Given the multifaceted nature of running AI, companies increasingly must view their data centers as “AI factories,” says Alok Srivastava, senior solutions manager at Supermicro, a leading NVIDIA partner and provider of AI-capable, high-performance servers, management software, and storage systems. The term “AI factory” was coined by NVIDIA founder and CEO Jensen Huang. It refers to a cohesive system explicitly designed to run AI workloads—or even a single AI application, such as generating human-like responses with a chatbot — with optimum efficiency.

“We traditionally think of factories as where manufacturing and mass production happens,” Srivastava says. “In an AI factory, you’re manufacturing intelligence: Raw data goes in, intelligence comes out.”

These systems blend the hardware components needed to run AI applications with the necessary software components, such as machine-learning frameworks, dataprocessing libraries, and scalable storage solutions. The value of this approach is that you’re creating an optimized system that can provide maximum performance for the tasks at hand, whether training generative AI models, deploying real-time inference at the edge, or accelerating high-performance computing applications.

“You gain efficiency and performance when you create a system around one workload instead of trying to serve multiple workloads simultaneously,” Srivastava says.

As companies create an AI factory, they must prioritize scalability—given that data volumes are only expected to grow exponentially—and flexibility to adapt to changing AI demands, he adds. This futureproofing can reduce long-term costs while allowing companies to stay ahead of the rapidly evolving AI curve.

Staying Adaptable

Supermicro creates built-to-order AI systems by taking a building-block approach. It allows customers to tailor systems for their exact AI workloads, optimizing for factors like GPU density, energy efficiency, and I/O throughput. Those customized systems include the specific hardware components and the software and applications needed to run that particular workload.

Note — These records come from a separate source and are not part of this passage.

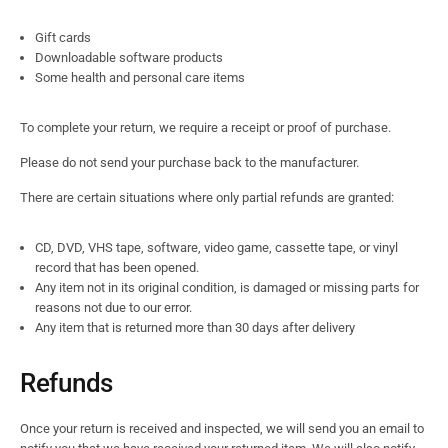
Gift cards
Downloadable software products
Some health and personal care items
To complete your return, we require a receipt or proof of purchase.
Please do not send your purchase back to the manufacturer.
There are certain situations where only partial refunds are granted:
CD, DVD, VHS tape, software, video game, cassette tape, or vinyl
record that has been opened.
Any item not in its original condition, is damaged or missing parts for
reasons not due to our error.
Any item that is returned more than 30 days after delivery
Refunds
Once your return is received and inspected, we will send you an email to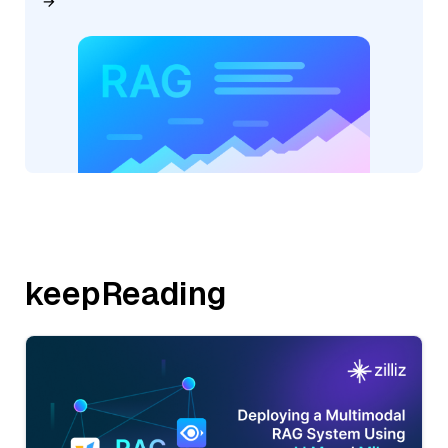
keepReading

“The beauty of Supermicro is that we can provide the most advanced AI infrastructure building blocks available from NVIDIA for these modern workloads,” Srivastava says. “The entire system is plug-and-play, meaning once you receive the system, it’s ready to run your applications.”

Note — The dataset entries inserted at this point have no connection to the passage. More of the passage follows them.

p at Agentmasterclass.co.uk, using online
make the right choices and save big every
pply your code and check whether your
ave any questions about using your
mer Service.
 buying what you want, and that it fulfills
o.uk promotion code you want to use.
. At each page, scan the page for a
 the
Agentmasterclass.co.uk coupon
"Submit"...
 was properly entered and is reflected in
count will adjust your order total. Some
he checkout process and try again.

The building-block approach is also key to future-proofing because systems can be upgraded and reconfigured as new and better components become available or AI needs change. When a supplier introduces a nextgeneration GPU with better performance and more power, Supermicro’s existing systems can be easily upgraded with that GPU. “This is a unique aspect of our systems, that with minimal changes, you can be ready for the next generation of accelerators,” Srivastava says.

Moreover, the company provides its customers with customized service and expertise, helping them configure their systems to optimize performance and efficiency.

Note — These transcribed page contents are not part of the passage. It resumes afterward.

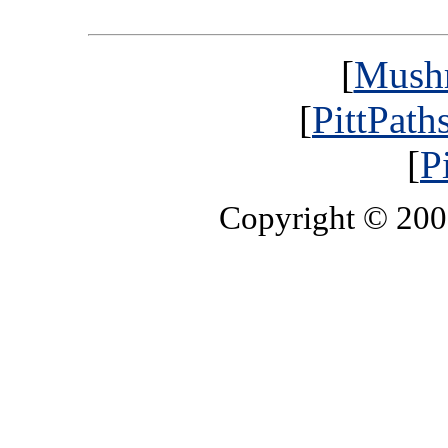
[
Mush
[
PittPath
[
P
Copyright © 20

One large enterprise customer asked Supermicro if they could help solve a problem: It had fans running to cool the system, but one of the fans was providing more cooling than needed—wasting energy. Supermicro helped reconfigure the system into two separate cooling zones, reducing energy use in the part of the system that needed less cooling.

“We ended up saving that customer a lot of energy, and we learned things from the process we’re now applying to our next generation of systems,” Srivastava says.

Supermicro’s modular and customized approach ultimately means customers benefit from a flexible AI architecture that enables seamless scalability—allowing them to quickly ramp up their capacity and compute power as their AI needs evolve and expand. The systems are also optimized to run the applications customers use to get the most out of their AI.

“This flexibility and scalability allows our customers to get the most out of their AI workloads today while being able to expand and grow fast in the future,” he adds.